The student letter states that “hundreds of books in our schools already depict heterosexual relationships and physical intimacy.” It names several of them, including Simone Elkeles’ “Rules of Attraction,” Stephen King’s “It,” Meg Cabot’s “Ready or Not,” and John Green’s “Looking for Alaska.”

“By holding books that describe LGBTQIA+ relationships to a different standard compared to these novels, Fairfax County Public Schools creates an inequitable, exclusionary, and heteronormative educational environment for queer students,” the letter states.

“As students, we are tired of being scrutinized and targeted for who we are,” says the letter. “We simply want to be treated equally in our schools, including in our libraries. Please reject attacks against LGBTQIA+ literature and allow ‘Gender Queer’ and ‘Lawn Boy’ to remain in our schools,” the letter concludes.

Julie Moult, a spokesperson for the Fairfax County Public Schools, told the Blade in an Oct. 8 email that the review process for the two books by school officials, including two committees appointed by Supt. Scott Brabrand, would take up to 45 days to complete from the time it began shortly after the Sept. 23 school board meeting. 

Moult said it would be inappropriate for the superintendent to comment on the student letter until the outcome of the review process becomes known.

“The recommendation of the committees will be put forward to the assistant superintendent of instructional services who will make a final decision as to whether Fairfax County Public Schools continues to provide access to these books in our high school libraries,” school officials said in a statement released last month.

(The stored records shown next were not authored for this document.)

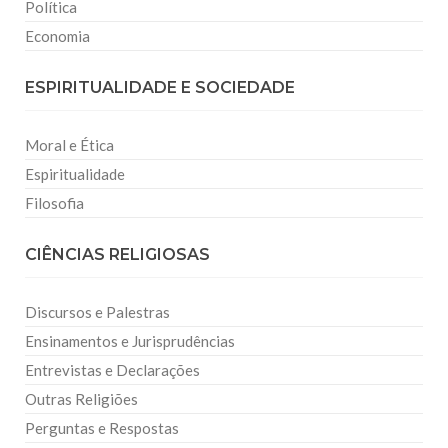
Política
Economia
ESPIRITUALIDADE E SOCIEDADE
Moral e Ética
Espiritualidade
Filosofia
CIÊNCIAS RELIGIOSAS
Discursos e Palestras
Ensinamentos e Jurisprudências
Entrevistas e Declarações
Outras Religiões
Perguntas e Respostas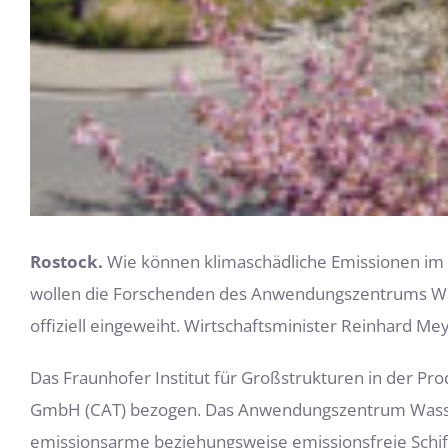
Rostock.
Wie können klimaschädliche Emissionen im S
wollen die Forschenden des Anwendungszentrums Was
offiziell eingeweiht. Wirtschaftsminister Reinhard Me
Das Fraunhofer Institut für Großstrukturen in der Pr
GmbH (CAT) bezogen. Das Anwendungszentrum Wassers
emissionsarme beziehungsweise emissionsfreie Schiff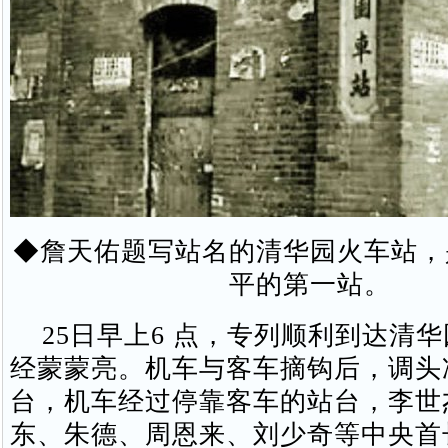
◆詹天佑题写站名的清华园火车站，
平的第一站。
25日早上6 点，专列顺利到达清
经蒙蒙亮。机车与客车摘钩后，调头
台，机车经过停靠客车的站台，李世
东、朱德、周恩来、刘少奇等中央首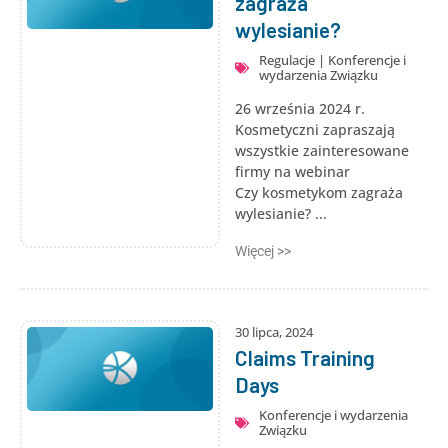
zagraża
wylesianie?
Regulacje
|
Konferencje i
wydarzenia Związku
26 września 2024 r.
Kosmetyczni zapraszają
wszystkie zainteresowane
firmy na webinar
Czy kosmetykom zagraża
wylesianie? ...
Więcej >>
30 lipca, 2024
Claims Training
Days
Konferencje i wydarzenia
Związku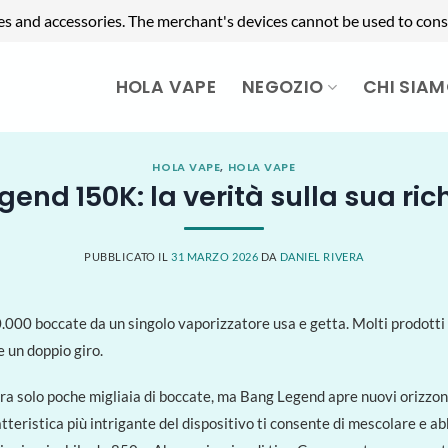
es and accessories. The merchant's devices cannot be used to cons
HOLA VAPE
NEGOZIO
CHI SIA
HOLA VAPE
,
HOLA VAPE
nd 150K: la verità sulla sua richi
PUBBLICATO IL
31 MARZO 2026
DA
DANIEL RIVERA
000 boccate da un singolo vaporizzatore usa e getta. Molti prodotti u
 un doppio giro.
ra solo poche migliaia di boccate, ma Bang Legend apre nuovi orizzonti
teristica più intrigante del dispositivo ti consente di mescolare e abb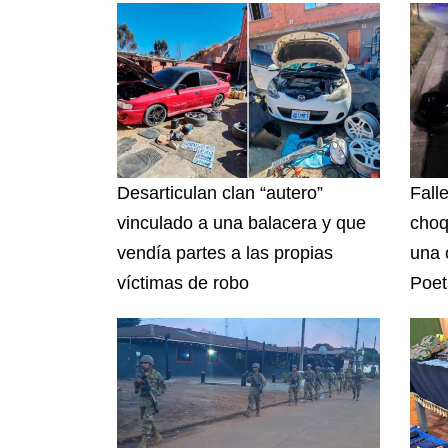
Desarticulan clan “autero”
Fall
vinculado a una balacera y que
choq
vendía partes a las propias
una 
víctimas de robo
Poet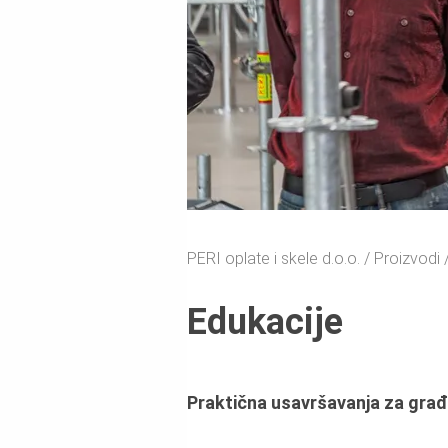
PERI oplate i skele d.o.o.
Proizvodi
Edukacije
Praktična usavršavanja za građ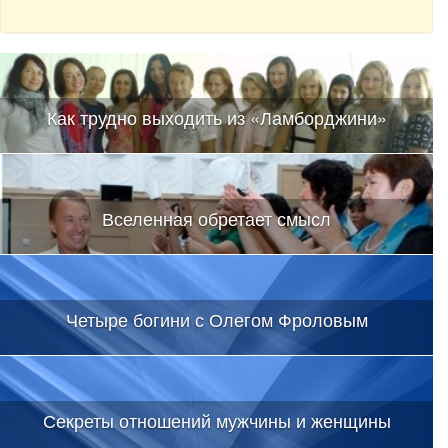
Как трудно выходить из «Ламборджини»
Вселенная обретает смысл
Четыре богини с Олегом Фроловым
Секреты отношений мужчины и женщины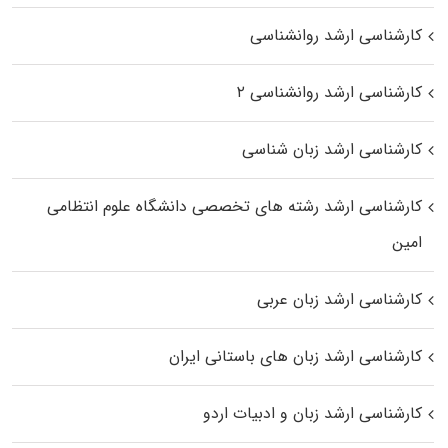
کارشناسی ارشد روانشناسی
کارشناسی ارشد روانشناسی ۲
کارشناسی ارشد زبان شناسی
کارشناسی ارشد رﺷﺘﻪ ﻫﺎی تخصصی داﻧﺸﮕﺎه ﻋﻠﻮم انتظامی
اﻣﻴﻦ
کارشناسی ارشد زبان عربی
کارشناسی ارشد زبان‌ های باستانی ایران
کارشناسی ارشد زبان و ادبیات اردو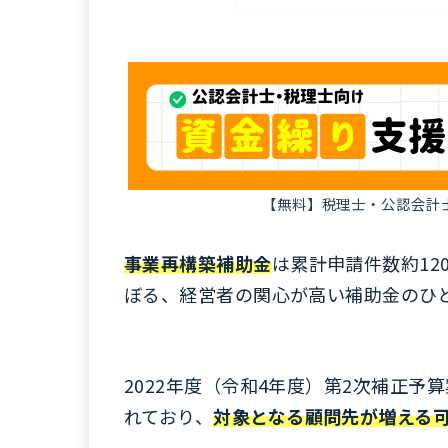
【無料】税理士・公認会計
事業再構築補助金
は累計申請件数約120
ぼる、経営者の関心が高い補助金のひ
2022年度（令和4年度）第2次補正予
れており、
対象となる顧問先が増える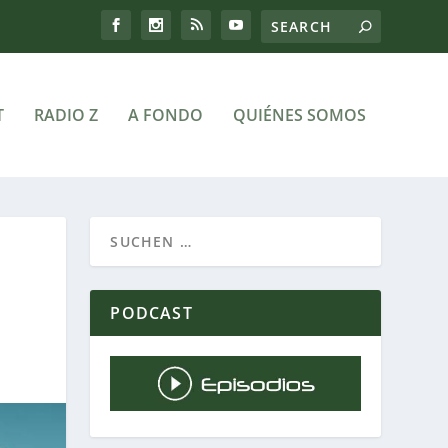
T
RADIO Z
A FONDO
QUIÉNES SOMOS
PODCAST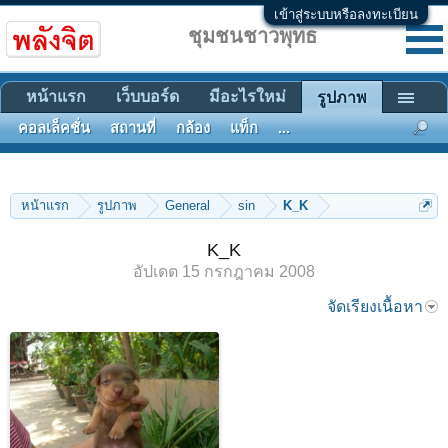
เข้าสู่ระบบหรือลงทะเบียน
ชุมชนชาวพุทธ
หน้าแรก
เว็บบอร์ด
มีอะไรใหม่
รูปภาพ
คอลเล็คชั่น
สถานที่
กล้อง
แท็ก
...
หน้าแรก
รูปภาพ
General
sin
K_K
K_K
อัปเดต
15 กรกฎาคม 2008
จัดเรียงเนื้อหา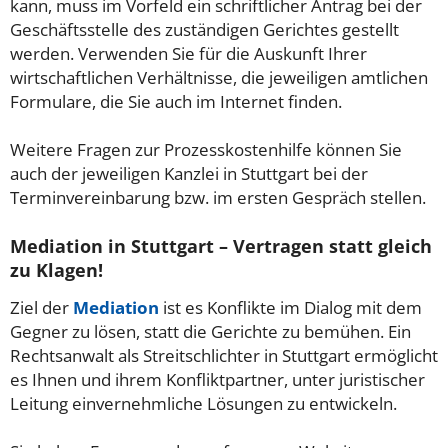
kann, muss im Vorfeld ein schriftlicher Antrag bei der
Geschäftsstelle des zuständigen Gerichtes gestellt
werden. Verwenden Sie für die Auskunft Ihrer
wirtschaftlichen Verhältnisse, die jeweiligen amtlichen
Formulare, die Sie auch im Internet finden.
Weitere Fragen zur Prozesskostenhilfe können Sie
auch der jeweiligen Kanzlei in Stuttgart bei der
Terminvereinbarung bzw. im ersten Gespräch stellen.
Mediation in Stuttgart – Vertragen statt gleich
zu Klagen!
Ziel der
Mediation
ist es Konflikte im Dialog mit dem
Gegner zu lösen, statt die Gerichte zu bemühen. Ein
Rechtsanwalt als Streitschlichter in Stuttgart ermöglicht
es Ihnen und ihrem Konfliktpartner, unter juristischer
Leitung einvernehmliche Lösungen zu entwickeln.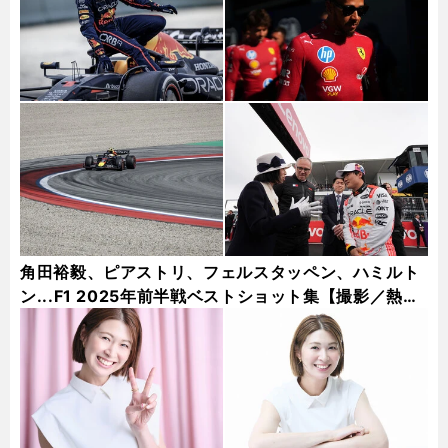
角田裕毅、ピアストリ、フェルスタッペン、ハミルト
ン...F1 2025年前半戦ベストショット集【撮影／熱田
護＆桜井淳雄】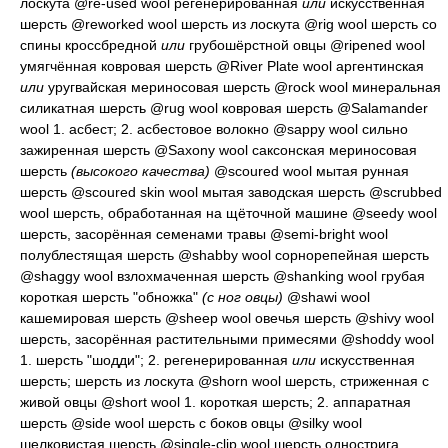
лоскута
@re-used wool
регенерированная
или
искусственная
шерсть
@reworked wool
шерсть из лоскута
@rig wool
шерсть со
спины кроссбредной
или
грубошёрстной овцы
@ripened wool
умягчённая ковровая шерсть
@River Plate wool
аргентинская
или
уругвайская мериносовая шерсть
@rock wool
минеральная
силикатная шерсть
@rug wool
ковровая шерсть
@Salamander
wool 1.
асбест
; 2.
асбестовое волокно
@sappy wool
сильно
зажиренная шерсть
@Saxony wool
саксонская мериносовая
шерсть
(высокого качества)
@scoured wool
мытая рунная
шерсть
@scoured skin wool
мытая заводская шерсть
@scrubbed
wool
шерсть, обработанная на щёточной машине
@seedy wool
шерсть, засорённая семенами травы
@semi-bright wool
полублестящая шерсть
@shabby wool
сорнорепейная шерсть
@shaggy wool
взлохмаченная шерсть
@shanking wool
грубая
короткая шерсть "обножка"
(с ног овцы)
@shawi wool
кашемировая шерсть
@sheep wool
овечья шерсть
@shivy wool
шерсть, засорённая растительными примесями
@shoddy wool
1.
шерсть "шодди"
; 2.
регенерированная
или
искусственная
шерсть; шерсть из лоскута
@shorn wool
шерсть, стриженная с
живой овцы
@short wool 1.
короткая шерсть
; 2.
аппаратная
шерсть
@side wool
шерсть с боков овцы
@silky wool
шелковистая шерсть
@single-clip wool
шерсть однострига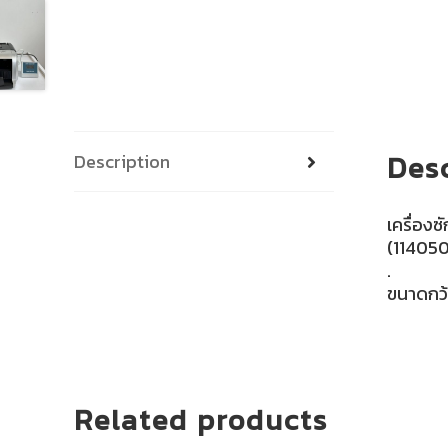
Des
Description
เครื่อง
(11405
.
ขนาดกว้
Related products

Rawal said students who helped write the letter they sent to the school board and the superintendent strongly dispute claims by several parents who described the two books in question as a form of pornography that’s unsuitable for high school students.

“I mean that’s just not accurate,” Rawal said. “We’ve read both books cover to cover, and I don’t see how there is a debate here. Mentioning sex does not make something pornography,” he said. “These books reference sex certainly but relegating the content of these books just to sex is a gross misrepresentation of what they’re really about.”